Ok, thanks for the advice Bombalurina! I was thinking about putting both my feeders and some fancy guppies in a 10 gallon and place adds in the paper and such to try and sell them when they begin to populate the tanks more.


----------



## Bombalurina (Oct 10, 2011)

I wouldn't put feeders and fancies together - you'll corrupt the fancy strain. Unless you have fancy males and feeder females, that would be ok. But don't mate a fancy female with a feeder male.


----------



## PhilipPhish (Mar 6, 2011)

Maybe I could keep the feeders in the 10 gallon and the fancies in the 25 gallon with my girls.
Or the other way around. Right now, the 2 feeder guppies I have are in my 25 gallon with the girls and the female is pregnant.
What do you think?


----------



## BettaHeart (Jan 2, 2011)

i only read the title.... there are snakeheads and yes its a type of fish that will eat other fish


----------



## LittleBettaFish (Oct 2, 2010)

Snakeheads get way too big for a 10 gallon tank, which I believe is what the OP wanted to house it in.


----------



## thekoimaiden (Oct 19, 2011)

Many species of snakehead are now illegal in the US due to escapes becoming established in certain waterways.


----------



## PhilipPhish (Mar 6, 2011)

I've looked into snakeheads and they are, indeed, large, illegal, and something I wouldn't want to keep.

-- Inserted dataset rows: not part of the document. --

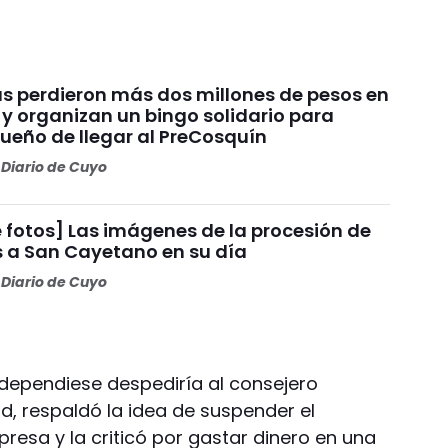
s perdieron más dos millones de pesos en
 y organizan un bingo solidario para
sueño de llegar al PreCosquín
Diario de Cuyo
 fotos] Las imágenes de la procesión de
s a San Cayetano en su día
Diario de Cuyo
dependiese despediría al consejero
, respaldó la idea de suspender el
presa y la criticó por gastar dinero en una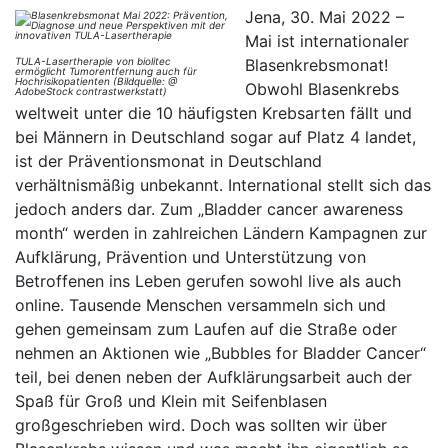
Jena, 30. Mai 2022 –
Mai ist internationaler
TULA-Lasertherapie von biolitec
Blasenkrebsmonat!
ermöglicht Tumorentfernung auch für
Hochrisikopatienten (Bildquelle: @
Obwohl Blasenkrebs
AdobeStock contrastwerkstatt)
weltweit unter die 10 häufigsten Krebsarten fällt und
bei Männern in Deutschland sogar auf Platz 4 landet,
ist der Präventionsmonat in Deutschland
verhältnismäßig unbekannt. International stellt sich das
jedoch anders dar. Zum „Bladder cancer awareness
month“ werden in zahlreichen Ländern Kampagnen zur
Aufklärung, Prävention und Unterstützung von
Betroffenen ins Leben gerufen sowohl live als auch
online. Tausende Menschen versammeln sich und
gehen gemeinsam zum Laufen auf die Straße oder
nehmen an Aktionen wie „Bubbles for Bladder Cancer“
teil, bei denen neben der Aufklärungsarbeit auch der
Spaß für Groß und Klein mit Seifenblasen
großgeschrieben wird. Doch was sollten wir über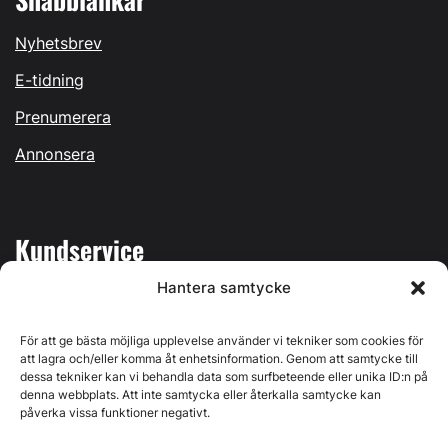
Nyhetsbrev
E-tidning
Prenumerera
Annonsera
Kundservice
Hantera samtycke
Mina sidor
Kontakta oss
För att ge bästa möjliga upplevelse använder vi tekniker som cookies för
att lagra och/eller komma åt enhetsinformation. Genom att samtycke till
dessa tekniker kan vi behandla data som surfbeteende eller unika ID:n på
denna webbplats. Att inte samtycka eller återkalla samtycke kan
påverka vissa funktioner negativt.
Byggvärlden produceras av
Svenska Media i Ljusdal AB
,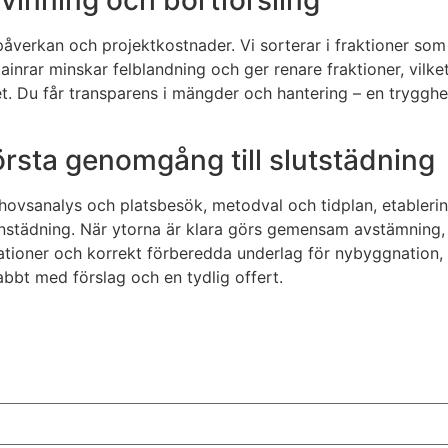
rvinning och bortforsling
verkan och projektkostnader. Vi sorterar i fraktioner som tr
tainrar minskar felblandning och ger renare fraktioner, vilke
 Du får transparens i mängder och hantering – en trygghet 
första genomgång till slutstädning
behovsanalys och platsbesök, metodval och tidplan, etableri
nstädning. När ytorna är klara görs gemensam avstämning, så
lationer och korrekt förberedda underlag för nybyggnation, V
bbt med förslag och en tydlig offert.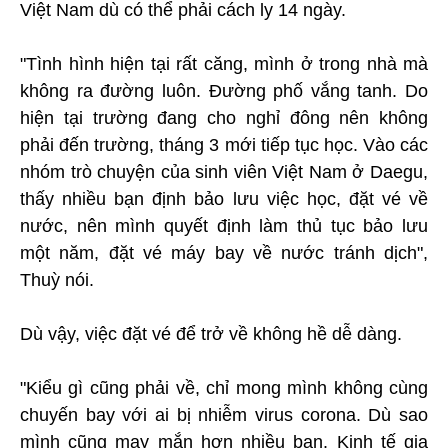
Việt Nam dù có thể phải cách ly 14 ngày.
"Tình hình hiện tại rất căng, mình ở trong nhà mà
không ra đường luôn. Đường phố vắng tanh. Do
hiện tại trường đang cho nghỉ đông nên không
phải đến trường, tháng 3 mới tiếp tục học. Vào các
nhóm trò chuyện của sinh viên Việt Nam ở Daegu,
thấy nhiều bạn định bảo lưu việc học, đặt vé về
nước, nên mình quyết định làm thủ tục bảo lưu
một năm, đặt vé máy bay về nước tránh dịch",
Thuỳ nói.
Dù vậy, việc đặt vé để trở về không hề dễ dàng.
"Kiểu gì cũng phải về, chỉ mong mình không cùng
chuyến bay với ai bị nhiễm virus corona. Dù sao
mình cũng may mắn hơn nhiều bạn. Kinh tế gia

I'll just keep the guppies and perhaps sell some of them if the tanks begin to overflow with them.


----------



## BettaHeart (Jan 2, 2011)

lol yeah that sounds like a great plan!:-D


----------



## MinaMinaMina (Aug 28, 2011)

Separating the sexes is quick and easy, and will save you (and the fish) many problems. You have the choice not to bring beings into this world that you cannot care for. Choose compassion.


----------



## tommy60 (Jan 31, 2012)

Get your self a*EUROPEAN* Ringtail pike they are a lovely fish to watch it will hide in the plants and dart out to catch thier prey i had one for years and used to thin out my*livebearers* had hundreds of them in a 10foot by 3 by 3 fish tank gave hudreds of of fish away to people to start up. Pet shops would not take them had to thin them out kept pike in a 4ft tank alone
you can kill the fish before you feed them to the pike after all the livebearers do eat thier young it is *natural thing in the fish world hope this helps tommy60*


----------



## tommy60 (Jan 31, 2012)

*pike*



PhilipPhish said:


> So i'm looking for an aggressive fish that will eat smaller fish, like guppies, the would do well in a 10 gallon.
> I've looked into freshwater puffer fish, but decided they weren't for me.
> i would prefer a fish that isn't too messy and they don't have to be anything pretty.
> 
> ...


 et your self a*EUROPEAN* Ringtail pike they are a lovely fish to watch it will hide in the plants and dart out to catch thier prey i had one for years and used to thin out my*livebearers* had hundreds of them in a 10foot by 3 by 3 fish tank gave hudreds of of fish away to people to start up. Pet shops would not take them had to thin them out kept pike in a 4ft tank alone
you can kill the fish before you feed them to the pike after all the livebearers do eat thier young it is *natural thing in the fish world hope this helps tommy60* 

Read more: http://www.tropicalfishkeeping.com/...-eat-other-smaller-94449/page2/#ixzz1naUHIYG2


----------



## PhilipPhish (Mar 6, 2011)

MinaMinaMina said:


> Separating the sexes is quick and easy, and will save you (and the fish) many problems. You have the choice not to bring beings into this world that you cannot care for. Choose compassion.


I can care for them, we have a large 75 gallon readily available to keep extras, though my mom doesn't like them in there because the Oscar can't find and eat them.
But, I've decided to get large 10 gallon grow out tubs for the fry and keep the females in one of the breeders tubs in one of those breeders nets until the fry I have are grown and sold to the pet store or to local fish owners.

If you would please see my thread http://www.bettafish.com/showthread.php?t=94529 I will be posting links to the diagrams I made to show how I will set up said tubs.

Thank you all for the help, I've decided to keep the guppies and get fancy guppies too!


----------